• Your goal: From the listing below, copy each line that contains the word "eventos". Case matters.
-------- The records --------
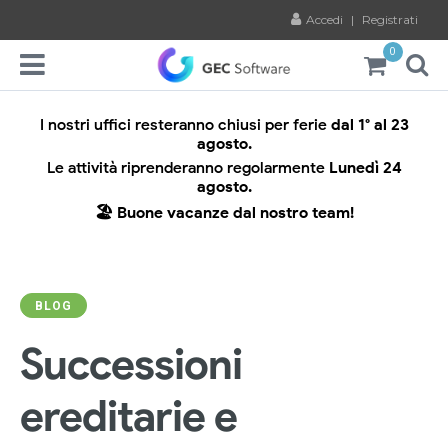
Accedi
|
Registrati
0
I nostri uffici resteranno chiusi per ferie
dal 1° al 23
agosto.
Le attività riprenderanno regolarmente
Lunedì 24
agosto.
🏖️ Buone vacanze dal nostro team!
BLOG
Successioni
ereditarie e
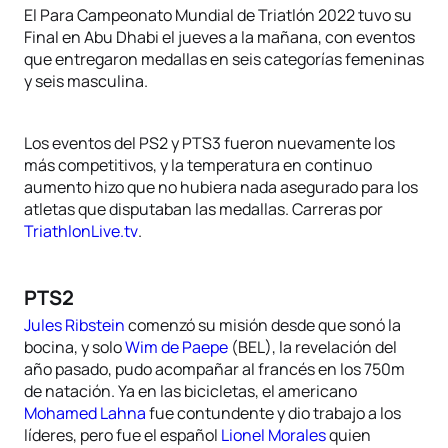
El Para Campeonato Mundial de Triatlón 2022 tuvo su
Final en Abu Dhabi el jueves a la mañana, con eventos
que entregaron medallas en seis categorías femeninas
y seis masculina.
Los eventos del PS2 y PTS3 fueron nuevamente los
más competitivos, y la temperatura en continuo
aumento hizo que no hubiera nada asegurado para los
atletas que disputaban las medallas. Carreras por
TriathlonLive.tv
.
PTS2
Jules Ribstein
comenzó su misión desde que sonó la
bocina, y solo
Wim de Paepe
(BEL), la revelación del
año pasado, pudo acompañar al francés en los 750m
de natación. Ya en las bicicletas, el americano
Mohamed Lahna
fue contundente y dio trabajo a los
líderes, pero fue el español
Lionel Morales
quien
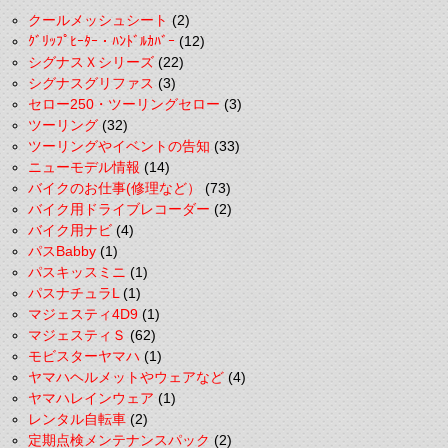
クールメッシュシート
(2)
ｸﾞﾘｯﾌﾟﾋｰﾀｰ・ﾊﾝﾄﾞﾙｶﾊﾞｰ
(12)
シグナスＸシリーズ
(22)
シグナスグリファス
(3)
セロー250・ツーリングセロー
(3)
ツーリング
(32)
ツーリングやイベントの告知
(33)
ニューモデル情報
(14)
バイクのお仕事(修理など）
(73)
バイク用ドライブレコーダー
(2)
バイク用ナビ
(4)
パスBabby
(1)
パスキッスミニ
(1)
パスナチュラL
(1)
マジェスティ4D9
(1)
マジェスティＳ
(62)
モビスターヤマハ
(1)
ヤマハヘルメットやウェアなど
(4)
ヤマハレインウェア
(1)
レンタル自転車
(2)
定期点検メンテナンスパック
(2)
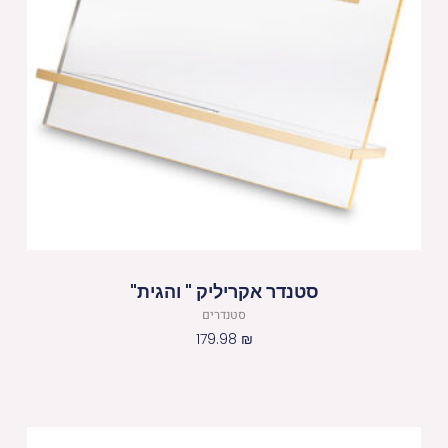
סטנדר אקריליק " והגית"
סטנדרים
179.98
₪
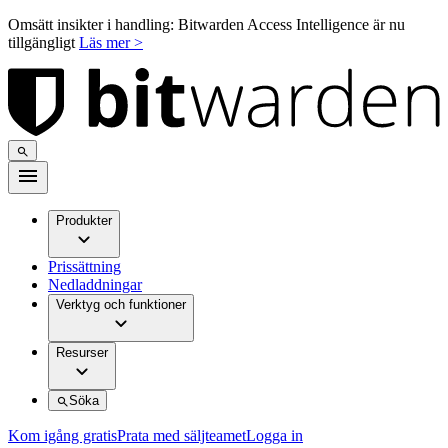
Omsätt insikter i handling: Bitwarden Access Intelligence är nu
tillgängligt
Läs mer >
Produkter
Prissättning
Nedladdningar
Verktyg och funktioner
Resurser
Söka
Kom igång gratis
Prata med säljteamet
Logga in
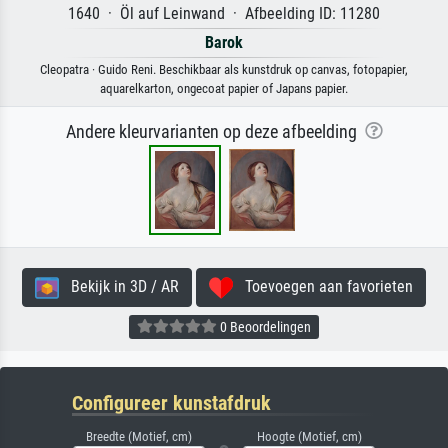
1640 · Öl auf Leinwand · Afbeelding ID: 11280
Barok
Cleopatra · Guido Reni. Beschikbaar als kunstdruk op canvas, fotopapier,
aquarelkarton, ongecoat papier of Japans papier.
Andere kleurvarianten op deze afbeelding
Bekijk in 3D / AR
Toevoegen aan favorieten
0 Beoordelingen
Configureer kunstafdruk
Breedte (Motief, cm)
Hoogte (Motief, cm)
--------
• Expected output:
Final en Abu Dhabi el jueves a la mañana, con eventos
Los eventos del PS2 y PTS3 fueron nuevamente los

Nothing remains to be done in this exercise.